_O QUE FAZER_
a) Na notícia sobre a saída dos EUA de órgãos ligados à ONU, quem é o porta-voz principal do Departamento de Estado?
b) Transcreva literalmente o trecho da notícia sobre a saída dos EUA de órgãos ligados à ONU entre "O presidente dos" e "global de reparações.", inclusive.

EUA classificam como 'racista' organização da ONU que exige 'reparações globais' pelo colonialismo

O presidente dos Estados Unidos, Donald Trump, assinou na quarta-feira (7) uma ordem executiva para retirar o país de estruturas multilaterais ligadas à ONU, incluindo o Fórum Permanente para Pessoas de Ascendência Africana, que seu governo acusa de promover políticas "racistas" e impulsionar uma agenda global de reparações.

De acordo com o Departamento de Estado, esse órgão da ONU teria defendido um programa de "reparações globais" para compensar a África e sua diáspora pelo legado do colonialismo, da escravidão, do apartheid e do genocídio entre os séculos XVI e XIX, indica o New York Post.
"Promove a migração em massa e mina a soberania nacional"
O presidente também determinou a saída dos Estados Unidos do Fórum Global sobre Migração e Desenvolvimento, um órgão associado ao Pacto Global para a Migração que, segundo a Casa Branca, "promove a migração em massa e mina a soberania nacional ao impulsionar a ideia de um ‘direito’ internacional à migração".
Funcionários do governo afirmaram que o fórum defendeu o abandono de expressões como "migrante ilegal", se opôs à "criminalização da migração" e colaborou com organizações que criticam as deportações em grande escala, de acordo com a reportagem da Fox News.
O porta-voz principal do Departamento de Estado, Tommy Pigott, afirmou que Trump busca "reafirmar o controle soberano dos EUA sobre sua política migratória, rejeitar as campanhas globalistas que tentam normalizar a migração em massa e pôr fim a um gasto internacional que considera um desperdício".

_ENTRADAS EXTRAÍDAS_
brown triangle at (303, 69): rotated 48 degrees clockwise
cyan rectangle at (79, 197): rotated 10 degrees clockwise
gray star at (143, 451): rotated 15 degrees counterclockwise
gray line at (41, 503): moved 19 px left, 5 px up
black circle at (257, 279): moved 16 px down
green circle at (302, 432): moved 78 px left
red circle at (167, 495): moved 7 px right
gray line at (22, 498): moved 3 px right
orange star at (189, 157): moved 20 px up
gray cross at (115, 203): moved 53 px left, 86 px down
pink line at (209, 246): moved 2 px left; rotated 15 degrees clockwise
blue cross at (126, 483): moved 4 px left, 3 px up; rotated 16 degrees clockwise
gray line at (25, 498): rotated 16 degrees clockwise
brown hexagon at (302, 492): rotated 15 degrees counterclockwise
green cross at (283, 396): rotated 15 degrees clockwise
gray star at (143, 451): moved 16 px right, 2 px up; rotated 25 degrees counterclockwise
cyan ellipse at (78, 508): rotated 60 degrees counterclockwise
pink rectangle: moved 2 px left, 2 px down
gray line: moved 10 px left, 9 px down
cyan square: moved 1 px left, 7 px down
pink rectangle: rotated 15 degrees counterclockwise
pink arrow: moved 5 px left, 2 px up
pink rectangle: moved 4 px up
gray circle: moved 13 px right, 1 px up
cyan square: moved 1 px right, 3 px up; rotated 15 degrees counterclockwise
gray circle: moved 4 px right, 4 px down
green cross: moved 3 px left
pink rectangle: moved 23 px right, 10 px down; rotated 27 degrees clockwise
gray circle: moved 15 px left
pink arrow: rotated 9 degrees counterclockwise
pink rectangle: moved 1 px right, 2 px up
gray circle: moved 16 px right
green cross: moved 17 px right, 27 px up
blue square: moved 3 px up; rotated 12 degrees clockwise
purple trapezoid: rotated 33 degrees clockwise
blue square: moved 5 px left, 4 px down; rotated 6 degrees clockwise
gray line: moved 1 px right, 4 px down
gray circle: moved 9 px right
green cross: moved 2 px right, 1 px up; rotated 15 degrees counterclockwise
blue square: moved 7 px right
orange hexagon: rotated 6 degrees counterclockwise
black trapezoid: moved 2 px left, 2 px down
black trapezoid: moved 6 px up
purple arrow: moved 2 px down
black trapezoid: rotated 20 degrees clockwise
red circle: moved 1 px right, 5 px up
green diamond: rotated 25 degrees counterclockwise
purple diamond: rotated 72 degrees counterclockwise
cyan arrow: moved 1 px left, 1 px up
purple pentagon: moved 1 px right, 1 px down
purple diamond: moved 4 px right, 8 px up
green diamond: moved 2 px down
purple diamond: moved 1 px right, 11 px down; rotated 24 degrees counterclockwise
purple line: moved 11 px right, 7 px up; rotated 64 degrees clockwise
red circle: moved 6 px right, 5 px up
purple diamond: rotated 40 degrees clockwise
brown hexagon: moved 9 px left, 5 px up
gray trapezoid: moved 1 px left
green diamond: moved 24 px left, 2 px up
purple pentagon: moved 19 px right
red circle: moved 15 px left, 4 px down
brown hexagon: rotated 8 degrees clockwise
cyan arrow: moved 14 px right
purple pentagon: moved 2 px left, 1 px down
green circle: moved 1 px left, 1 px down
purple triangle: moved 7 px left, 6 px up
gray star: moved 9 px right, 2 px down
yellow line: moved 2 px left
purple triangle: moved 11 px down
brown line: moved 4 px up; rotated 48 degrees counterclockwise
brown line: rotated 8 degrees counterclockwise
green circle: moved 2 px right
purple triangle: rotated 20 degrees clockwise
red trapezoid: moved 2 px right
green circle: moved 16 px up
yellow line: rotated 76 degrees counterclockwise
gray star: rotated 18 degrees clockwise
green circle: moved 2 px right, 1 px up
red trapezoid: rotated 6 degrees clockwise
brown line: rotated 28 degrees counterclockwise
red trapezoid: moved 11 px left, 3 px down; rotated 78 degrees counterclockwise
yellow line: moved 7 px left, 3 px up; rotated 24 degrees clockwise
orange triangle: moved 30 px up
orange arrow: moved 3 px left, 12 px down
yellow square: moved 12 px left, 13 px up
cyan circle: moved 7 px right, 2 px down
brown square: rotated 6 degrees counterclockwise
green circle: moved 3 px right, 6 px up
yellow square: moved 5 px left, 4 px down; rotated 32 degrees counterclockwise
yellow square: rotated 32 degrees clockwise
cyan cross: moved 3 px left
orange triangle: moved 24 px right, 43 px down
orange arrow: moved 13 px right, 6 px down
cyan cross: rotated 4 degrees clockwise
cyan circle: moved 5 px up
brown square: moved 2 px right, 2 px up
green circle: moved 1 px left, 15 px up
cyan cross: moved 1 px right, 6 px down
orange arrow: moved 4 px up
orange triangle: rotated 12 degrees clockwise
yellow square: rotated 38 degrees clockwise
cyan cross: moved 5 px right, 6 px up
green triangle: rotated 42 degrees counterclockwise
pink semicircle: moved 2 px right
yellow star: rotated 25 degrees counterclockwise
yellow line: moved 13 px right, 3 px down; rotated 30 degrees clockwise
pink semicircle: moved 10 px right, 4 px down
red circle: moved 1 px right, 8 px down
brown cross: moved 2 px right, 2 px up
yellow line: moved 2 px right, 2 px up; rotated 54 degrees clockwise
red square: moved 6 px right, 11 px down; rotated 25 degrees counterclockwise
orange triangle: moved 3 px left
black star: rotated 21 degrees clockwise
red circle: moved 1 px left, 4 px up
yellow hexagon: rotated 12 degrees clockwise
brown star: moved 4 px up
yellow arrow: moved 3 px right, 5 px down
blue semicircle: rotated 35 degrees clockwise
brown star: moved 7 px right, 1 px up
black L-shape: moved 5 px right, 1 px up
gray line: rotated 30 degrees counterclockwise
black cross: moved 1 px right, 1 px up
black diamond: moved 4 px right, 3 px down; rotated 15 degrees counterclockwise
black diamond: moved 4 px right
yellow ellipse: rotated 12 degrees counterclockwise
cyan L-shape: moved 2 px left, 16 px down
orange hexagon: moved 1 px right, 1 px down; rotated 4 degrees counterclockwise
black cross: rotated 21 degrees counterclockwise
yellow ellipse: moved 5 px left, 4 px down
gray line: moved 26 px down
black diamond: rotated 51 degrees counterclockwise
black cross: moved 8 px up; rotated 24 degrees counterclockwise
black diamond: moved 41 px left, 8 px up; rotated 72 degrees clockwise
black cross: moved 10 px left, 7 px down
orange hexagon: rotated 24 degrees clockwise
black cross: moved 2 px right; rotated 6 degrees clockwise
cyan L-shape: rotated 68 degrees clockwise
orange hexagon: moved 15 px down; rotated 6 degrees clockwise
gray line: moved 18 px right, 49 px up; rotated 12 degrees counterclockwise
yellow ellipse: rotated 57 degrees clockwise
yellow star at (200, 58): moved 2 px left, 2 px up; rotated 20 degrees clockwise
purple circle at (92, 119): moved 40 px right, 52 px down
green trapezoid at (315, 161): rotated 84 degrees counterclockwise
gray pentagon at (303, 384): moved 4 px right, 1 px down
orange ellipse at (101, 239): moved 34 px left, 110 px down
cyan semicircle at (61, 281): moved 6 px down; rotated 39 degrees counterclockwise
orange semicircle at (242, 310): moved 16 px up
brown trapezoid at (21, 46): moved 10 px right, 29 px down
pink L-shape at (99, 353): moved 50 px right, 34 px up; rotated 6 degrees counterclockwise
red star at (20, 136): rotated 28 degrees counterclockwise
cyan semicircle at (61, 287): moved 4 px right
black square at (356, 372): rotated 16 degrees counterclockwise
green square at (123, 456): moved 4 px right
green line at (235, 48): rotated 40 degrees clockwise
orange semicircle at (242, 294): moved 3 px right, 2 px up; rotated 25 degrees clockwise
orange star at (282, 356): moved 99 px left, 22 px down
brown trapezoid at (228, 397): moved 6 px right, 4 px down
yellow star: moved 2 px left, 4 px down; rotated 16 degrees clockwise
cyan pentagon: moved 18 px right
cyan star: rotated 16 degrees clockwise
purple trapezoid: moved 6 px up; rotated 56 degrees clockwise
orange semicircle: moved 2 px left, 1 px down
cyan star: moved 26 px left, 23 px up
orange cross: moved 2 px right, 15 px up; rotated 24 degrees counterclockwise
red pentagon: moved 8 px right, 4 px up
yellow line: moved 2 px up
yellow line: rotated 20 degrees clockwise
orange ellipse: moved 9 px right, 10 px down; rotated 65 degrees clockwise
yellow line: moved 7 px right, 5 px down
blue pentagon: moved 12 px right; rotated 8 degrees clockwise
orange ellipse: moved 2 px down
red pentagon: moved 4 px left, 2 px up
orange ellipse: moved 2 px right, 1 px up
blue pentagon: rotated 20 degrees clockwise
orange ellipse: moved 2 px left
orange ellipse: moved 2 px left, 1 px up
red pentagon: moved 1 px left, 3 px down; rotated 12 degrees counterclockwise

_RESPOSTAS ESCRITAS_
a) Tommy Pigott.

b)
O presidente dos Estados Unidos, Donald Trump, assinou na quarta-feira (7) uma ordem executiva para retirar o país de estruturas multilaterais ligadas à ONU, incluindo o Fórum Permanente para Pessoas de Ascendência Africana, que seu governo acusa de promover políticas "racistas" e impulsionar uma agenda global de reparações.